If Romney really supports American jobs as strongly as his stump speech suggests, he'd stand up to members of his Republican Party and encourage them to pass the president's jobs plan.
If that's a bridge too far, perhaps he'd consider coming up with a jobs plan of his own. As former Clinton Treasury official Brad DeLong said, "President Obama has a plan for dealing with our cyclical unemployment crisis," but Romney does not.
Even worse, according to Harvard professor and former Obama budget official Jeffrey Liebman's op-ed in The Wall Street Journal, Romney's ideas "would slow the recovery, reversing the gains we have made since the recession ended."
Which is why Romney is trying to convince voters of two impossible contradictions simultaneously. One, that the national economy is lousy, but state and local economies are improving. And two, that if an economy has improved, it's only because of Republican efforts and in spite of the president's leadership.

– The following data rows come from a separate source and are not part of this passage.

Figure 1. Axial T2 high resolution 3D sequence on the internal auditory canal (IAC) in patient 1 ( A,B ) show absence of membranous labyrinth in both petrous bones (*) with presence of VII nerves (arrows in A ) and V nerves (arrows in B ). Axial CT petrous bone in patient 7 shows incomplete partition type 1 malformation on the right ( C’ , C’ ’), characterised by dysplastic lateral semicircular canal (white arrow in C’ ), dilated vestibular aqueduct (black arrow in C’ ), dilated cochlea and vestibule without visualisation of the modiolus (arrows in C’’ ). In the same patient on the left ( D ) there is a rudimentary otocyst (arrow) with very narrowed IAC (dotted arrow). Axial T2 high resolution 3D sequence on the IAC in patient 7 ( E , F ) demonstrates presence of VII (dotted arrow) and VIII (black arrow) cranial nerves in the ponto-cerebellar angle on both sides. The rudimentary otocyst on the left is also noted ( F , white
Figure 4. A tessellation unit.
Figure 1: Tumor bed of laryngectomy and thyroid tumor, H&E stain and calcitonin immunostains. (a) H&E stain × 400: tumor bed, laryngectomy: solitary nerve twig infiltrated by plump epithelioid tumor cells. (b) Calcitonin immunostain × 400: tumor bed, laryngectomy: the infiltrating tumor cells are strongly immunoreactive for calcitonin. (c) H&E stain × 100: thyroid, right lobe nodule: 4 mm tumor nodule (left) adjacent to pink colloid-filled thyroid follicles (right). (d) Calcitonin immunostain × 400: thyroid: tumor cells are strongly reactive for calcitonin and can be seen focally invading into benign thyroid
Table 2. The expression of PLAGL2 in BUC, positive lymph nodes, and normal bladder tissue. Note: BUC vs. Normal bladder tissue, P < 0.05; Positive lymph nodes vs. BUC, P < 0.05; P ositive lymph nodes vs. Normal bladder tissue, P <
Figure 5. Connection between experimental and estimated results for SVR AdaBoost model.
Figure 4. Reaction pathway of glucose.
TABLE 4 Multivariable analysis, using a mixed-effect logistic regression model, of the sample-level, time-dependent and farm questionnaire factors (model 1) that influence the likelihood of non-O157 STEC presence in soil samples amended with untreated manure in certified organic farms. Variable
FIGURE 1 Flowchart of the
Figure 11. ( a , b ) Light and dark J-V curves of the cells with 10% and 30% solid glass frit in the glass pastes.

Economists disagree, and even Republican governors refuse to play along with Romney's games.
Romney's detachment from, or denial of, the truth is not just a political tactic or say-anything-to-please character flaw. It reveals a lack of leadership. It reveals an elemental attitude he shares with the special interest super PACs that support him -- silence the truth, show indifference to the hardship of others and sow distrust of the American people's belief in the common good and common sense.